Zumbi

Um herói negro que não se chama Zumbi

O que pode fazer um negro miúdo, de pouca estampa, fala baixa e ligeira, sem parentes importantes e vindo do interior, num Estado [Alagoas] que nasceu escravista e retardou, o tanto que foi possível, a liberdade de seus ancestrais? Pode muito - se for Antonio Sapucaia.

Pode fazer carreira na magistratura e ser aplaudido por onde passa, quando da sua despedida, depois de uma longa jornada de 37 anos. Ser juiz em municípios os mais diversos, em que quase sempre fez morada, sentindo a alma do povo para o qual trabalhava. Magistrado linha-dura, que descartou os presentes dos mais afoitos e desavisados, mas conquistou o respeito e a admiração de pobres e ricos que enxergaram nele a fumaça do bom Direito.

Pode provocar a ira dos seus pares ao entrar pela porta da frente - a mesma pela qual sai - da principal Corte da Justiça de Alagoas. Seu discurso de posse - inesquecível!-, de uma inesperada contundência, resultou, é a verdade, em muitos desafetos. Mas deu-lhe novos amigos e marcou o começo de um novo tempo na magistratura alagoana, cujas vísceras foram ali expostas.

Pode ser dono de um humor desconcertante, pela rapidez com que se manifesta sempre. Como no dia em que fui entrevistá-lo e por nós passou uma bela moça (dona Marli, por favor, pule essa parte.) Seguiu-a discreta mas insistentemente, ao que indaguei: "Doutor?!". A resposta veio do homem simples e sagaz: "A Justiça é cega, o juiz, não."

Pode escrever um livro - sobre Costa Rego -, resultado de incansável e criteriosa pesquisa que recolheu e perpetuou os feitos de um conterrâneo, jornalista como ele, que governou Alagoas com mão de ferro e muito respeito pelo bem público.

Pode fazer a população de um Estado inteiro se sentir de alma lavada - em êxtase, quase -, por conta de uma decisão difícil que tomou, mesmo que isso lhe tenha custado algumas noites de sono. Era, sabia, a chance de reescrevermos a nossa história.
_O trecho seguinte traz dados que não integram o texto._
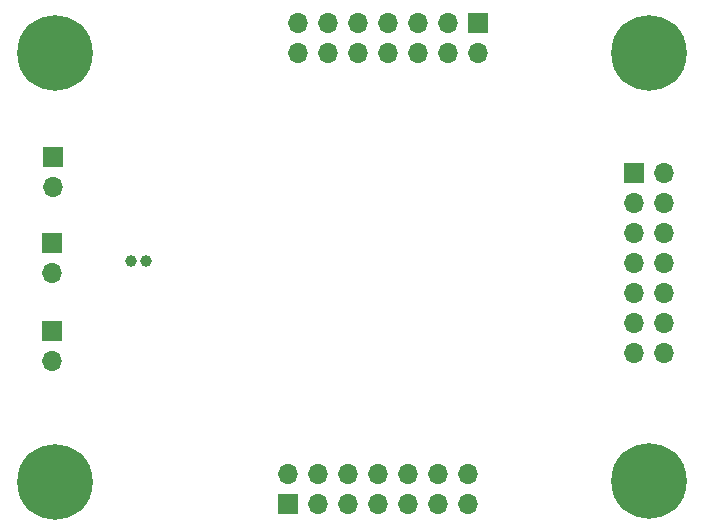
<source format=gbr>
%TF.GenerationSoftware,KiCad,Pcbnew,8.0.5*%
%TF.CreationDate,2024-12-07T09:48:31-05:00*%
%TF.ProjectId,stm32_lqfp64_test_board,73746d33-325f-46c7-9166-7036345f7465,1.1*%
%TF.SameCoordinates,Original*%
%TF.FileFunction,Soldermask,Bot*%
%TF.FilePolarity,Negative*%
%FSLAX46Y46*%
G04 Gerber Fmt 4.6, Leading zero omitted, Abs format (unit mm)*
G04 Created by KiCad (PCBNEW 8.0.5) date 2024-12-07 09:48:31*
%MOMM*%
%LPD*%
G01*
G04 APERTURE LIST*
%ADD10C,3.600000*%
%ADD11C,6.400000*%
%ADD12R,1.700000X1.700000*%
%ADD13O,1.700000X1.700000*%
%ADD14C,1.000000*%
G04 APERTURE END LIST*
D10*
%TO.C,H3*%
X152146000Y-112500000D03*
D11*
X152146000Y-112500000D03*
%TD*%
D12*
%TO.C,J9*%
X137670000Y-73660000D03*
D13*
X137670000Y-76200000D03*
X135130000Y-73660000D03*
X135130000Y-76200000D03*
X132590000Y-73660000D03*
X132590000Y-76200000D03*
X130050000Y-73660000D03*
X130050000Y-76200000D03*
X127510000Y-73660000D03*
X127510000Y-76200000D03*
X124970000Y-73660000D03*
X124970000Y-76200000D03*
X122430000Y-73660000D03*
X122430000Y-76200000D03*
%TD*%
D10*
%TO.C,H4*%
X152146000Y-76200000D03*
D11*
X152146000Y-76200000D03*
%TD*%
D12*
%TO.C,J10*%
X150950000Y-86370000D03*
D13*
X153490000Y-86370000D03*
X150950000Y-88910000D03*
X153490000Y-88910000D03*
X150950000Y-91450000D03*
X153490000Y-91450000D03*
X150950000Y-93990000D03*
X153490000Y-93990000D03*
X150950000Y-96530000D03*
X153490000Y-96530000D03*
X150950000Y-99070000D03*
X153490000Y-99070000D03*
X150950000Y-101610000D03*
X153490000Y-101610000D03*
%TD*%
D14*
%TO.C,Y2*%
X108342500Y-93860000D03*
X109612500Y-93870000D03*
%TD*%
D12*
%TO.C,J2*%
X101600000Y-92285000D03*
D13*
X101600000Y-94825000D03*
%TD*%
D12*
%TO.C,J8*%
X121590000Y-114390000D03*
D13*
X121590000Y-111850000D03*
X124130000Y-114390000D03*
X124130000Y-111850000D03*
X126670000Y-114390000D03*
X126670000Y-111850000D03*
X129210000Y-114390000D03*
X129210000Y-111850000D03*
X131750000Y-114390000D03*
X131750000Y-111850000D03*
X134290000Y-114390000D03*
X134290000Y-111850000D03*
X136830000Y-114390000D03*
X136830000Y-111850000D03*
%TD*%
D10*
%TO.C,H2*%
X101854000Y-112522000D03*
D11*
X101854000Y-112522000D03*
%TD*%
D12*
%TO.C,J3*%
X101600000Y-99796600D03*
D13*
X101600000Y-102336600D03*
%TD*%
D10*
%TO.C,H1*%
X101854000Y-76200000D03*
D11*
X101854000Y-76200000D03*
%TD*%
D12*
%TO.C,J1*%
X101700000Y-85085000D03*
D13*
X101700000Y-87625000D03*
%TD*%
M02*

</source>
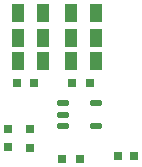
<source format=gtp>
G04*
G04 #@! TF.GenerationSoftware,Altium Limited,Altium Designer,18.0.7 (293)*
G04*
G04 Layer_Color=8421504*
%FSLAX25Y25*%
%MOIN*%
G70*
G01*
G75*
%ADD15O,0.04331X0.02165*%
%ADD16R,0.03150X0.03150*%
%ADD17R,0.03000X0.03000*%
%ADD18R,0.04000X0.05906*%
%ADD19R,0.03000X0.03000*%
%ADD20R,0.03150X0.03150*%
D15*
X57057Y21716D02*
D03*
Y14216D02*
D03*
X46057Y14236D02*
D03*
X46057Y17976D02*
D03*
Y21716D02*
D03*
D16*
X35153Y13038D02*
D03*
Y6739D02*
D03*
D17*
X27634Y13041D02*
D03*
Y7057D02*
D03*
D18*
X48544Y36009D02*
D03*
X56969D02*
D03*
X48544Y51919D02*
D03*
X56969D02*
D03*
X48544Y43545D02*
D03*
X56969Y43545D02*
D03*
X30959Y51919D02*
D03*
X39384D02*
D03*
X30959Y43545D02*
D03*
X39384D02*
D03*
X30959Y36009D02*
D03*
X39384D02*
D03*
D19*
X54911Y28472D02*
D03*
X48927D02*
D03*
X30504D02*
D03*
X36488D02*
D03*
X51561Y3350D02*
D03*
X45578D02*
D03*
D20*
X69748Y4187D02*
D03*
X64236D02*
D03*
M02*

</source>
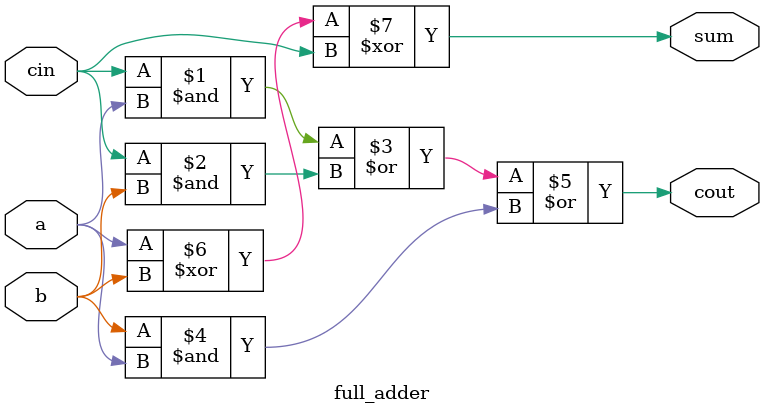
<source format=v>
/*
 * Generated by Digital. Don't modify this file!
 * Any changes will be lost if this file is regenerated.
 */

module full_adder (
  input a,
  input b,
  input cin,
  output cout,
  output sum
);
  assign cout = ((cin & a) | (cin & b) | (b & a));
  assign sum = (a ^ b ^ cin);
endmodule

</source>
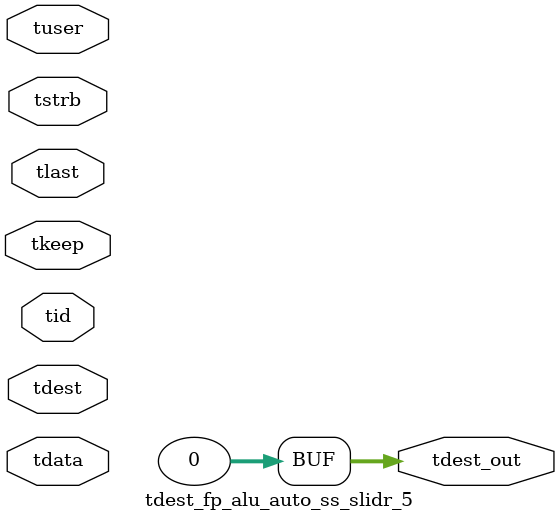
<source format=v>


`timescale 1ps/1ps

module tdest_fp_alu_auto_ss_slidr_5 #
(
parameter C_S_AXIS_TDATA_WIDTH = 32,
parameter C_S_AXIS_TUSER_WIDTH = 0,
parameter C_S_AXIS_TID_WIDTH   = 0,
parameter C_S_AXIS_TDEST_WIDTH = 0,
parameter C_M_AXIS_TDEST_WIDTH = 32
)
(
input  [(C_S_AXIS_TDATA_WIDTH == 0 ? 1 : C_S_AXIS_TDATA_WIDTH)-1:0     ] tdata,
input  [(C_S_AXIS_TUSER_WIDTH == 0 ? 1 : C_S_AXIS_TUSER_WIDTH)-1:0     ] tuser,
input  [(C_S_AXIS_TID_WIDTH   == 0 ? 1 : C_S_AXIS_TID_WIDTH)-1:0       ] tid,
input  [(C_S_AXIS_TDEST_WIDTH == 0 ? 1 : C_S_AXIS_TDEST_WIDTH)-1:0     ] tdest,
input  [(C_S_AXIS_TDATA_WIDTH/8)-1:0 ] tkeep,
input  [(C_S_AXIS_TDATA_WIDTH/8)-1:0 ] tstrb,
input                                                                    tlast,
output [C_M_AXIS_TDEST_WIDTH-1:0] tdest_out
);

assign tdest_out = {1'b0};

endmodule


</source>
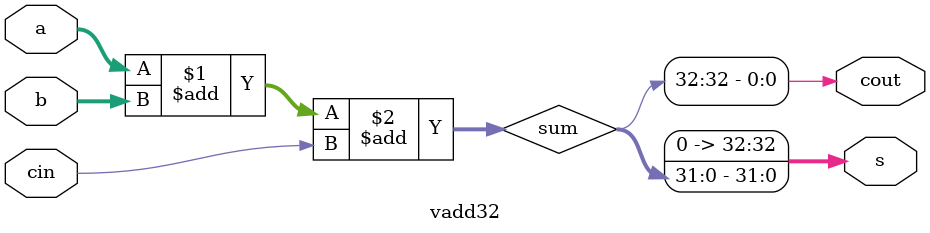
<source format=v>
`timescale 1ns / 1ps


module csadd32 (
    input  wire [31:0] a,
    input  wire [31:0] b,
    input  wire        cin,
    output wire [31:0] s,
    output wire        cout
);

    wire [31:0] s0, s1;
    wire [7:0] carry;

    carry_select_adder_4bit CSA0 (
        .a(a[3:0]),
        .b(b[3:0]),
        .cin(cin),
        .s(s[3:0]),
        .cout(carry[0])
    );

    carry_select_adder_4bit CSA1 (
        .a(a[7:4]),
        .b(b[7:4]),
        .cin(carry[0]),
        .s(s[7:4]),
        .cout(carry[1])
    );

    carry_select_adder_4bit CSA2 (
        .a(a[11:8]),
        .b(b[11:8]),
        .cin(carry[1]),
        .s(s[11:8]),
        .cout(carry[2])
    );

    carry_select_adder_4bit CSA3 (
        .a(a[15:12]),
        .b(b[15:12]),
        .cin(carry[2]),
        .s(s[15:12]),
        .cout(carry[3])
    );

    carry_select_adder_4bit CSA4 (
        .a(a[19:16]),
        .b(b[19:16]),
        .cin(carry[3]),
        .s(s[19:16]),
        .cout(carry[4])
    );

    carry_select_adder_4bit CSA5 (
        .a(a[23:20]),
        .b(b[23:20]),
        .cin(carry[4]),
        .s(s[23:20]),
        .cout(carry[5])
    );

    carry_select_adder_4bit CSA6 (
        .a(a[27:24]),
        .b(b[27:24]),
        .cin(carry[5]),
        .s(s[27:24]),
        .cout(carry[6])
    );

    carry_select_adder_4bit CSA7 (
        .a(a[31:28]),
        .b(b[31:28]),
        .cin(carry[6]),
        .s(s[31:28]),
        .cout(cout)
    );

endmodule

module carry_select_adder_4bit (
    input  wire [3:0] a,          
    input  wire [3:0] b,          
    input  wire       cin,        
    output wire [3:0] s,        
    output wire       cout
);

    wire [3:0] s0, s1; 
    wire       cout0, cout1; 

    ripple_carry_adder_4bit RCA0 (
        .a(a),
        .b(b),
        .cin(1'b0),
        .s(s0),
        .cout(cout0)
    );

    ripple_carry_adder_4bit RCA1 (
        .a(a),
        .b(b),
        .cin(1'b1),
        .s(s1),
        .cout(cout1)
    );

    assign s  = (cin) ? s1 : s0;
    assign cout = (cin) ? cout1 : cout0;

endmodule

module ripple_carry_adder_4bit (
    input  wire [3:0] a,
    input  wire [3:0] b,
    input  wire       cin,
    output wire [3:0] s,
    output wire       cout
);

    wire [3:0] carry;          

    full_adder FA0 (
        .a(a[0]),
        .b(b[0]),
        .cin(cin),
        .s(s[0]),
        .cout(carry[0])
    );

    genvar i;
    generate
        for (i = 1; i < 4; i = i + 1) begin : ripple_carry
            full_adder FA (
                .a(a[i]),
                .b(b[i]),
                .cin(carry[i-1]),
                .s(s[i]),
                .cout(carry[i])
            );
        end
    endgenerate

    assign cout = carry[3];

endmodule

module rcadd32 (
    input  wire [31:0] a,
    input  wire [31:0] b,
    input  wire cin,
    output wire [31:0] s,
    output wire cout
);

    wire [31:0] carry;

    full_adder FA0 (
        .a(a[0]),
        .b(b[0]),
        .cin(cin),
        .s(s[0]),
        .cout(carry[0])
    );

    genvar i;
    generate
        for (i = 1; i < 32; i = i + 1) begin : rc
            full_adder FA (
                .a(a[i]),
                .b(b[i]),
                .cin(carry[i-1]),
                .s(s[i]),
                .cout(carry[i])
            );
        end
    endgenerate

    assign cout = carry[31];

endmodule

module full_adder (
    input  wire a,
    input  wire b, 
    input  wire cin, 
    output wire s, 
    output wire cout
);

    assign #4 s  = a ^ b ^ cin;
    assign #2 cout = (cin == 1) | (cin == 0) ? (a & cin) | (b & cin) | (a & b) : 1'bx;

endmodule

module vadd32(
    input  wire [31:0] a,
    input  wire [31:0] b,
    input  wire cin,
    output wire [32:0] s,
    output wire cout
);

    wire [32:0] sum;
    assign sum  = a + b + cin;
    assign cout = sum[32];
    assign s = sum[31:0];

endmodule
</source>
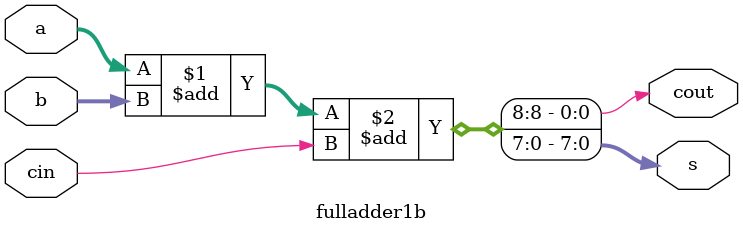
<source format=v>
module fulladder1b(
    input wire [7:0]a,
    input wire [7:0]b,
    input wire cin,
    output wire [7:0]s,
    output wire cout
);

assign {cout,s}=a+b+cin;

endmodule
</source>
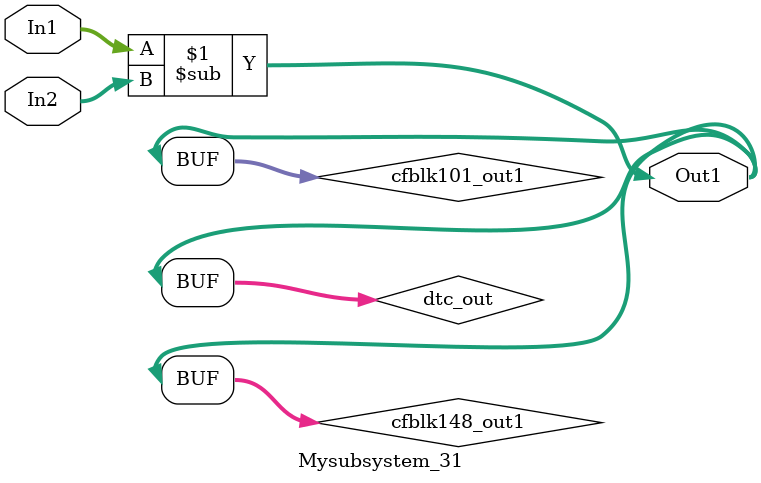
<source format=v>



`timescale 1 ns / 1 ns

module Mysubsystem_31
          (In1,
           In2,
           Out1);


  input   [7:0] In1;  // uint8
  input   [7:0] In2;  // uint8
  output  [7:0] Out1;  // uint8


  wire [7:0] cfblk148_out1;  // uint8
  wire [7:0] dtc_out;  // ufix8
  wire [7:0] cfblk101_out1;  // uint8


  assign cfblk148_out1 = In1 - In2;



  assign dtc_out = cfblk148_out1;



  assign cfblk101_out1 = dtc_out;



  assign Out1 = cfblk101_out1;

endmodule  // Mysubsystem_31


</source>
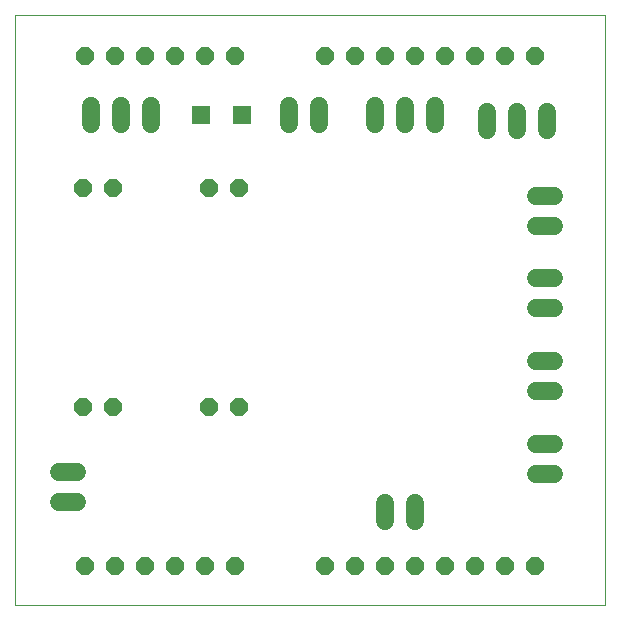
<source format=gbl>
G75*
%MOIN*%
%OFA0B0*%
%FSLAX24Y24*%
%IPPOS*%
%LPD*%
%AMOC8*
5,1,8,0,0,1.08239X$1,22.5*
%
%ADD10C,0.0000*%
%ADD11C,0.0600*%
%ADD12OC8,0.0600*%
%ADD13R,0.0591X0.0591*%
D10*
X000415Y000100D02*
X000415Y019785D01*
X020100Y019785D01*
X020100Y000100D01*
X000415Y000100D01*
D11*
X001887Y003537D02*
X002487Y003537D01*
X002487Y004537D02*
X001887Y004537D01*
X012762Y003496D02*
X012762Y002896D01*
X013762Y002896D02*
X013762Y003496D01*
X017785Y004458D02*
X018385Y004458D01*
X018385Y005458D02*
X017785Y005458D01*
X017779Y007236D02*
X018379Y007236D01*
X018379Y008236D02*
X017779Y008236D01*
X017781Y009992D02*
X018381Y009992D01*
X018381Y010992D02*
X017781Y010992D01*
X017785Y012742D02*
X018385Y012742D01*
X018385Y013742D02*
X017785Y013742D01*
X018148Y015942D02*
X018148Y016542D01*
X017148Y016542D02*
X017148Y015942D01*
X016148Y015942D02*
X016148Y016542D01*
X014407Y016739D02*
X014407Y016139D01*
X013407Y016139D02*
X013407Y016739D01*
X012407Y016739D02*
X012407Y016139D01*
X010561Y016139D02*
X010561Y016739D01*
X009561Y016739D02*
X009561Y016139D01*
X004959Y016139D02*
X004959Y016739D01*
X003959Y016739D02*
X003959Y016139D01*
X002959Y016139D02*
X002959Y016739D01*
D12*
X002750Y018419D03*
X003750Y018419D03*
X004750Y018419D03*
X005750Y018419D03*
X006750Y018419D03*
X007750Y018419D03*
X010750Y018419D03*
X011750Y018419D03*
X012750Y018419D03*
X013750Y018419D03*
X014750Y018419D03*
X015750Y018419D03*
X016750Y018419D03*
X017750Y018419D03*
X007890Y014006D03*
X006890Y014006D03*
X003690Y014006D03*
X002690Y014006D03*
X002690Y006706D03*
X003690Y006706D03*
X006890Y006706D03*
X007890Y006706D03*
X007750Y001419D03*
X006750Y001419D03*
X005750Y001419D03*
X004750Y001419D03*
X003750Y001419D03*
X002750Y001419D03*
X010750Y001419D03*
X011750Y001419D03*
X012750Y001419D03*
X013750Y001419D03*
X014750Y001419D03*
X015750Y001419D03*
X016750Y001419D03*
X017750Y001419D03*
D13*
X007994Y016439D03*
X006616Y016439D03*
M02*

</source>
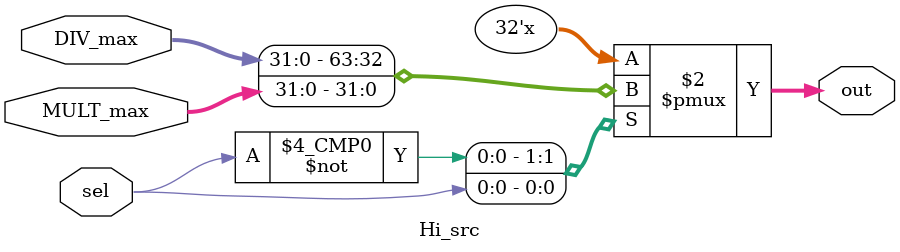
<source format=v>
module Hi_src(
    input [31:0] DIV_max,
    input [31:0] MULT_max,
    input sel,
    output reg [31:0] out
);

always @* begin
    case (sel)
    1'b0: out = DIV_max;
    1'b1: out = MULT_max;
    endcase
end
endmodule
</source>
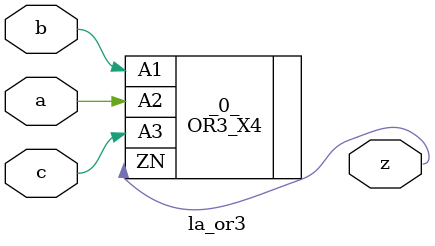
<source format=v>
/* Generated by Yosys 0.37 (git sha1 a5c7f69ed, clang 14.0.0-1ubuntu1.1 -fPIC -Os) */

module la_or3(a, b, c, z);
  input a;
  wire a;
  input b;
  wire b;
  input c;
  wire c;
  output z;
  wire z;
  OR3_X4 _0_ (
    .A1(b),
    .A2(a),
    .A3(c),
    .ZN(z)
  );
endmodule

</source>
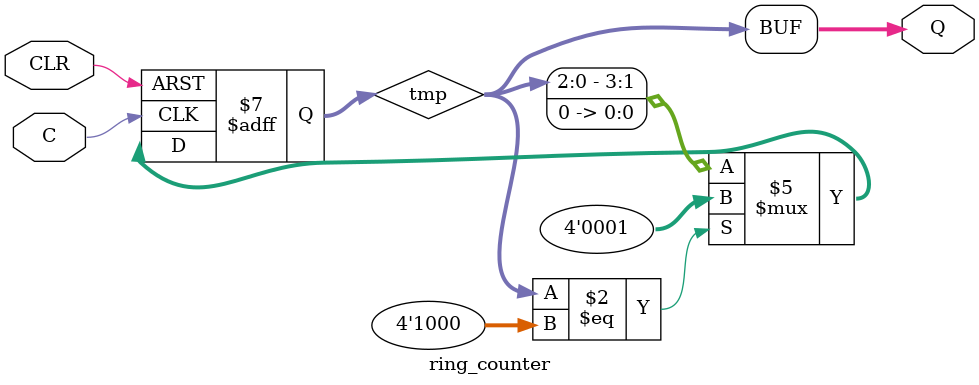
<source format=v>
module ring_counter (C, CLR, Q); 
input C, CLR; 
output [3:0] Q; 
reg [3:0] tmp; 

  always @(posedge C or posedge CLR )
	
    begin 
      if (CLR) 
        tmp = 4'b0001; 
      else 
		
			if(tmp == 4'b1000)
			tmp = 4'b0001;
			else
         tmp = tmp<<1; 
		  
      end 
  assign Q = tmp;
	
endmodule 
</source>
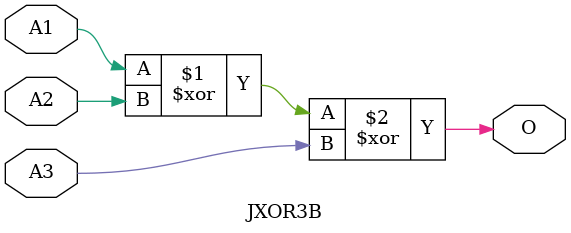
<source format=v>
module JXOR3B(A1, A2, A3, O);
input   A1;
input   A2;
input   A3;
output  O;
xor g0(O, A1, A2, A3);
endmodule
</source>
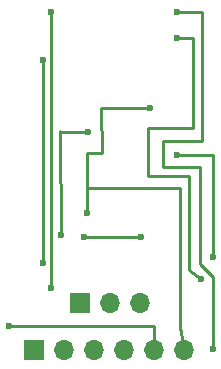
<source format=gbr>
G04 #@! TF.FileFunction,Copper,L2,Bot,Signal*
%FSLAX46Y46*%
G04 Gerber Fmt 4.6, Leading zero omitted, Abs format (unit mm)*
G04 Created by KiCad (PCBNEW 4.0.7) date 12/19/17 15:23:22*
%MOMM*%
%LPD*%
G01*
G04 APERTURE LIST*
%ADD10C,0.100000*%
%ADD11R,1.700000X1.700000*%
%ADD12O,1.700000X1.700000*%
%ADD13C,0.600000*%
%ADD14C,0.250000*%
G04 APERTURE END LIST*
D10*
D11*
X146880580Y-117599460D03*
D12*
X149420580Y-117599460D03*
X151960580Y-117599460D03*
D11*
X143002000Y-121559320D03*
D12*
X145542000Y-121559320D03*
X148082000Y-121559320D03*
X150622000Y-121559320D03*
X153162000Y-121559320D03*
X155702000Y-121559320D03*
D13*
X155067000Y-95123000D03*
X157134560Y-115559840D03*
X140845540Y-119499380D03*
X144399000Y-92964000D03*
X144399000Y-116332000D03*
X158109920Y-121493280D03*
X155067000Y-92964000D03*
X152806400Y-101071680D03*
X147447000Y-109982000D03*
X147193000Y-112014000D03*
X152019000Y-112014000D03*
X143764000Y-97028000D03*
X143764000Y-114173000D03*
X147551140Y-103052880D03*
X145221960Y-111846360D03*
X155082240Y-105054400D03*
X158115000Y-113665000D03*
D14*
X157134560Y-115559840D02*
X156083000Y-114808000D01*
X156438600Y-95112840D02*
X155067000Y-95123000D01*
X156083000Y-114808000D02*
X156083000Y-106807000D01*
X156083000Y-106807000D02*
X152654000Y-106807000D01*
X152654000Y-106807000D02*
X152654000Y-102743000D01*
X152654000Y-102743000D02*
X156464000Y-102743000D01*
X156464000Y-102743000D02*
X156438600Y-95112840D01*
X157134560Y-115559840D02*
X157134560Y-115559840D01*
X140853196Y-119499402D02*
X140845540Y-119499380D01*
X153162000Y-121559320D02*
X153162000Y-119507000D01*
X140853196Y-119499402D02*
X153162000Y-119507000D01*
X153162000Y-119507000D02*
X153171416Y-119504214D01*
X144399000Y-113919000D02*
X144399000Y-92964000D01*
X144399000Y-116332000D02*
X144399000Y-113919000D01*
X157047186Y-114258063D02*
X157041675Y-106044394D01*
X157041675Y-106044394D02*
X153924000Y-106045000D01*
X153924000Y-106045000D02*
X153926829Y-103885937D01*
X153926829Y-103885937D02*
X157224539Y-103886017D01*
X157224539Y-103886017D02*
X157226000Y-92964000D01*
X158109920Y-121493280D02*
X158109920Y-115336320D01*
X158109920Y-115336320D02*
X157047186Y-114258063D01*
X157226000Y-92964000D02*
X155067000Y-92964000D01*
X148696295Y-104902164D02*
X148666200Y-101092000D01*
X148666200Y-101092000D02*
X152806400Y-101071680D01*
X147447000Y-104902000D02*
X148696295Y-104902143D01*
X147447000Y-104902000D02*
X147447004Y-107817922D01*
X155321000Y-107823000D02*
X147447004Y-107817853D01*
X147447000Y-109982000D02*
X147447004Y-107817922D01*
X155702000Y-121559320D02*
X155321000Y-119634000D01*
X155321000Y-119634000D02*
X155321000Y-107823000D01*
X147193000Y-112014000D02*
X147192975Y-112017170D01*
X152019000Y-112014000D02*
X147192975Y-112017170D01*
X147192975Y-112017170D02*
X147187920Y-112017131D01*
X143764000Y-114173000D02*
X143764000Y-97028000D01*
X145196625Y-103052749D02*
X147551140Y-103052880D01*
X145221960Y-111846360D02*
X145196625Y-103052749D01*
X145196625Y-103052749D02*
X145196596Y-103042683D01*
X158115000Y-105029000D02*
X155082240Y-105054400D01*
X158115000Y-113665000D02*
X158115000Y-105029000D01*
M02*

</source>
Pode, por isso, atrair a ira dos que se julgavam acima da Lei, mas que tiveram de se curvar à firmeza de caráter do mesmo negro miúdo, em cujos cabelos encarapinhados o tempo tratou de registrar sua inexorável passagem.

Pode ser o herói de um povo cuja esperança de há muito havia se despedido. Sim, porque a ficção produz deuses; os heróis se forjam nas misérias do cotidiano, com suas fraquezas e grandezas - quando estas são as mais necessárias e menos disponíveis aos seus próximos.

Pode - e deve - carregar na memória os erros cometidos, o que o torna ainda mais humano, demasiado humano. Sem nunca, entretanto, ter deixado fugir a essência do homem justo.

Pode, enfim, usufruir do direito de descansar, ler, viajar e - como me disse - cuidar dos netos. Faça isso pelos seus, doutor Antonio Sapucaia. O senhor já fez tanto pelos nossos!